> **Required action**
In full and exactly, please return the records, but keep out the pictures.

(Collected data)
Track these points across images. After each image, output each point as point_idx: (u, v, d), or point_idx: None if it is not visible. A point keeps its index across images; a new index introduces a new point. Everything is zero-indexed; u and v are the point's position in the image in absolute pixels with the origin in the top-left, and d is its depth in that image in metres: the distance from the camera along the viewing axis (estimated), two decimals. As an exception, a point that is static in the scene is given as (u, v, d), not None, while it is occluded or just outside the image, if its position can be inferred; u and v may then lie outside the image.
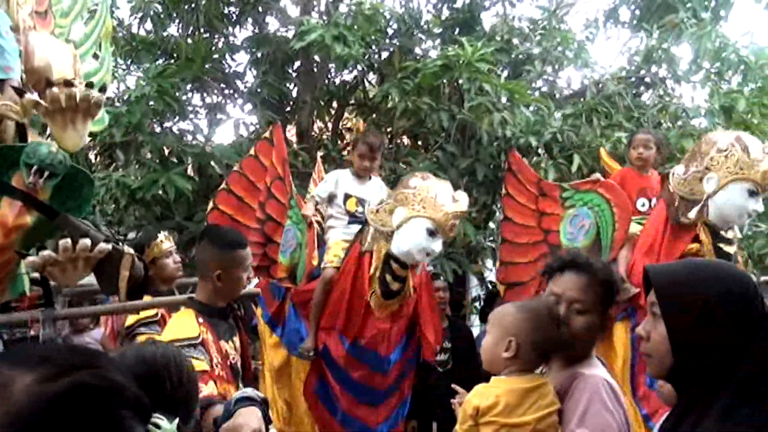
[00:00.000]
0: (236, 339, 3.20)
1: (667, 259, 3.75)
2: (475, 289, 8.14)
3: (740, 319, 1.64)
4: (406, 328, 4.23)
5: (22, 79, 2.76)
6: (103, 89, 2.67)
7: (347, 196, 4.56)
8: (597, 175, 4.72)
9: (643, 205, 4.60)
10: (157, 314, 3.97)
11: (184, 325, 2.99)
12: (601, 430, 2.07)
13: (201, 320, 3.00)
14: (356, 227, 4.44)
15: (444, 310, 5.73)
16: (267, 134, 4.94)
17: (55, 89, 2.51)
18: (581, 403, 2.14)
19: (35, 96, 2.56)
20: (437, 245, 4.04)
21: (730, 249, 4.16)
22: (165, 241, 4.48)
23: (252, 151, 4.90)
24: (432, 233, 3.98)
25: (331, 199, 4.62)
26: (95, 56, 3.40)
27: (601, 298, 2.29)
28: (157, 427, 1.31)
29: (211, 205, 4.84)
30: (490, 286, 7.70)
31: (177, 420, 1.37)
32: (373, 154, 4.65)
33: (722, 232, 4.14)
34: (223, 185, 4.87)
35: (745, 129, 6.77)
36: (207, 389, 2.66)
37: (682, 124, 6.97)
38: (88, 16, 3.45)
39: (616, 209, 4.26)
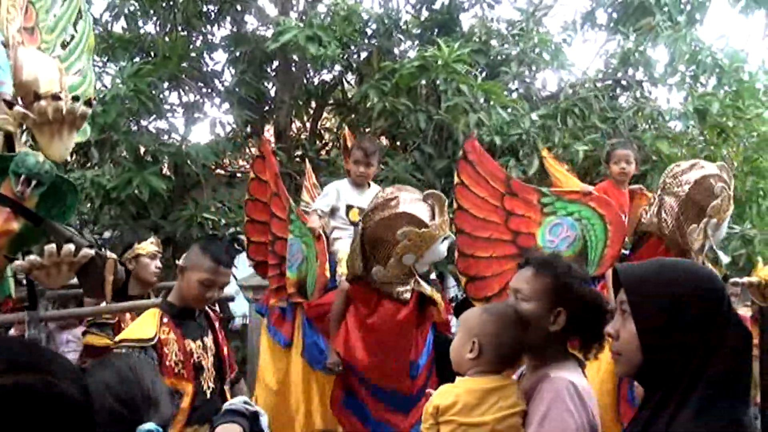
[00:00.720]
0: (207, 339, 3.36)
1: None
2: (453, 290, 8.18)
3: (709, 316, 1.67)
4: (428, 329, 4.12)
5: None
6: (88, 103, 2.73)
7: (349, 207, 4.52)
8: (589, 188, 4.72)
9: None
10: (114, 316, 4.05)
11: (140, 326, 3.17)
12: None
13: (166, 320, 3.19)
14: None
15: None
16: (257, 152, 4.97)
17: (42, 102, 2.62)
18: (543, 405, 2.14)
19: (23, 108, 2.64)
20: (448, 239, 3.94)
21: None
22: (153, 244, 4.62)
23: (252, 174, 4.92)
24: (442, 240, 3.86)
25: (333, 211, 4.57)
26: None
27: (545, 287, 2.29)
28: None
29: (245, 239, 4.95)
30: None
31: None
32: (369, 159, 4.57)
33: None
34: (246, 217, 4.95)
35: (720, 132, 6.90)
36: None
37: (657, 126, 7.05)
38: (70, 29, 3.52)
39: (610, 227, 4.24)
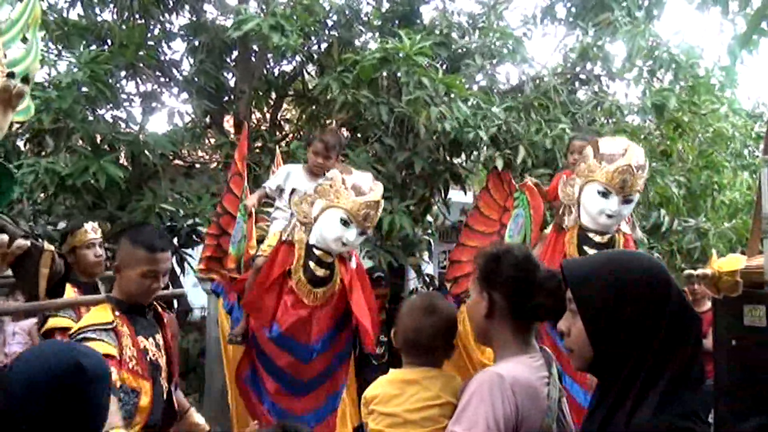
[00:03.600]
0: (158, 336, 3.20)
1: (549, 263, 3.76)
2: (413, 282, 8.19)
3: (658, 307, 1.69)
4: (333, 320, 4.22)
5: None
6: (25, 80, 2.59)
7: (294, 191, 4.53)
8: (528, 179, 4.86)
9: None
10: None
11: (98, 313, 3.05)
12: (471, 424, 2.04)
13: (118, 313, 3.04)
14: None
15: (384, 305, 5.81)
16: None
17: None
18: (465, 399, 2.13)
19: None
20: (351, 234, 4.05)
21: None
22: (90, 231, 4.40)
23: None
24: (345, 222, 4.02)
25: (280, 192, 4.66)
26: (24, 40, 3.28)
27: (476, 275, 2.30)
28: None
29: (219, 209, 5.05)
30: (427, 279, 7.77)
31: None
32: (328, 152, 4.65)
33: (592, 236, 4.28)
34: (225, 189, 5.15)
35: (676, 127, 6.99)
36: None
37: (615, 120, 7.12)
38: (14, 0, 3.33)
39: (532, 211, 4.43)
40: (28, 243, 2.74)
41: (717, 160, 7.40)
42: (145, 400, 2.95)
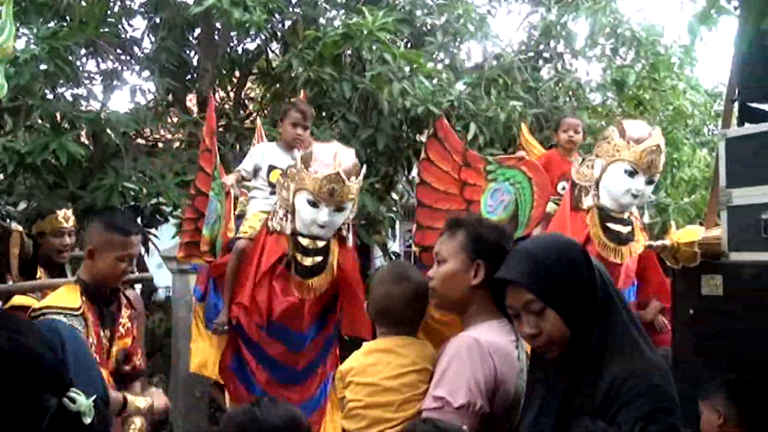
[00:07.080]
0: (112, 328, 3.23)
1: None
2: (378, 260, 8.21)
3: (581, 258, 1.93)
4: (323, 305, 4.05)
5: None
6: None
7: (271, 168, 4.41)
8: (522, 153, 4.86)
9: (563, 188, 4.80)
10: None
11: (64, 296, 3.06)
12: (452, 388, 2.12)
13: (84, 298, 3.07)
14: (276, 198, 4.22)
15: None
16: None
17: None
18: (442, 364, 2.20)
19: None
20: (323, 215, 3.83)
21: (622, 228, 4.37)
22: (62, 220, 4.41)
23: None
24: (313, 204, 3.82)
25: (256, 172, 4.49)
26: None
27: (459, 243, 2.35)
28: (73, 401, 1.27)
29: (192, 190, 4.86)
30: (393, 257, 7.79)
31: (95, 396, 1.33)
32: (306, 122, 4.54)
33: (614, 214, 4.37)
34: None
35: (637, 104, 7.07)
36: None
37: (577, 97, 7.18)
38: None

> **Task answer**
Track these points across images. After each image, output each point as point_idx: (u, v, d), or point_idx: None if it is not visible. A point keeps its index across images; a new index introduces a new point. Everything is zero-indexed; u and v are the point's position in the image in absolute pixels with the origin in the top-left, and d is its depth in that image in metres: the distance from the camera along the viewing axis (estimated), two decimals. As an exception, a point that is static in the scene is given as (u, v, d), not None, while it is occluded or just outside the image, if its position can be inferred; u and v may then lie outside the image.
[00:00.000]
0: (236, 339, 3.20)
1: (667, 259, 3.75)
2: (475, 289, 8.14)
3: (740, 319, 1.64)
4: (406, 328, 4.23)
5: (22, 79, 2.76)
6: (103, 89, 2.67)
7: (347, 196, 4.56)
8: (597, 175, 4.72)
9: (643, 205, 4.60)
10: (157, 314, 3.97)
11: (184, 325, 2.99)
12: (601, 430, 2.07)
13: (201, 320, 3.00)
14: (356, 227, 4.44)
15: (444, 310, 5.73)
16: (267, 134, 4.94)
17: (55, 89, 2.51)
18: (581, 403, 2.14)
19: (35, 96, 2.56)
20: (437, 245, 4.04)
21: (730, 249, 4.16)
22: (165, 241, 4.48)
23: (252, 151, 4.90)
24: (432, 233, 3.98)
25: (331, 199, 4.62)
26: (95, 56, 3.40)
27: (601, 298, 2.29)
28: (157, 427, 1.31)
29: (211, 205, 4.84)
30: (490, 286, 7.70)
31: (177, 420, 1.37)
32: (373, 154, 4.65)
33: (722, 232, 4.14)
34: (223, 185, 4.87)
35: (745, 129, 6.77)
36: (207, 389, 2.66)
37: (682, 124, 6.97)
38: (88, 16, 3.45)
39: (616, 209, 4.26)
[00:00.720]
0: (207, 339, 3.36)
1: None
2: (453, 290, 8.18)
3: (709, 316, 1.67)
4: (428, 329, 4.12)
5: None
6: (88, 103, 2.73)
7: (349, 207, 4.52)
8: (589, 188, 4.72)
9: None
10: (114, 316, 4.05)
11: (140, 326, 3.17)
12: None
13: (166, 320, 3.19)
14: None
15: None
16: (257, 152, 4.97)
17: (42, 102, 2.62)
18: (543, 405, 2.14)
19: (23, 108, 2.64)
20: (448, 239, 3.94)
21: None
22: (153, 244, 4.62)
23: (252, 174, 4.92)
24: (442, 240, 3.86)
25: (333, 211, 4.57)
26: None
27: (545, 287, 2.29)
28: None
29: (245, 239, 4.95)
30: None
31: None
32: (369, 159, 4.57)
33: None
34: (246, 217, 4.95)
35: (720, 132, 6.90)
36: None
37: (657, 126, 7.05)
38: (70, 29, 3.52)
39: (610, 227, 4.24)
[00:03.600]
0: (158, 336, 3.20)
1: (549, 263, 3.76)
2: (413, 282, 8.19)
3: (658, 307, 1.69)
4: (333, 320, 4.22)
5: None
6: (25, 80, 2.59)
7: (294, 191, 4.53)
8: (528, 179, 4.86)
9: None
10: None
11: (98, 313, 3.05)
12: (471, 424, 2.04)
13: (118, 313, 3.04)
14: None
15: (384, 305, 5.81)
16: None
17: None
18: (465, 399, 2.13)
19: None
20: (351, 234, 4.05)
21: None
22: (90, 231, 4.40)
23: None
24: (345, 222, 4.02)
25: (280, 192, 4.66)
26: (24, 40, 3.28)
27: (476, 275, 2.30)
28: None
29: (219, 209, 5.05)
30: (427, 279, 7.77)
31: None
32: (328, 152, 4.65)
33: (592, 236, 4.28)
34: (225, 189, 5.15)
35: (676, 127, 6.99)
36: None
37: (615, 120, 7.12)
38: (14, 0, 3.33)
39: (532, 211, 4.43)
40: (28, 243, 2.74)
41: (717, 160, 7.40)
42: (145, 400, 2.95)
[00:07.080]
0: (112, 328, 3.23)
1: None
2: (378, 260, 8.21)
3: (581, 258, 1.93)
4: (323, 305, 4.05)
5: None
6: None
7: (271, 168, 4.41)
8: (522, 153, 4.86)
9: (563, 188, 4.80)
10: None
11: (64, 296, 3.06)
12: (452, 388, 2.12)
13: (84, 298, 3.07)
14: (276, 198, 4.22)
15: None
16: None
17: None
18: (442, 364, 2.20)
19: None
20: (323, 215, 3.83)
21: (622, 228, 4.37)
22: (62, 220, 4.41)
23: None
24: (313, 204, 3.82)
25: (256, 172, 4.49)
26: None
27: (459, 243, 2.35)
28: (73, 401, 1.27)
29: (192, 190, 4.86)
30: (393, 257, 7.79)
31: (95, 396, 1.33)
32: (306, 122, 4.54)
33: (614, 214, 4.37)
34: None
35: (637, 104, 7.07)
36: None
37: (577, 97, 7.18)
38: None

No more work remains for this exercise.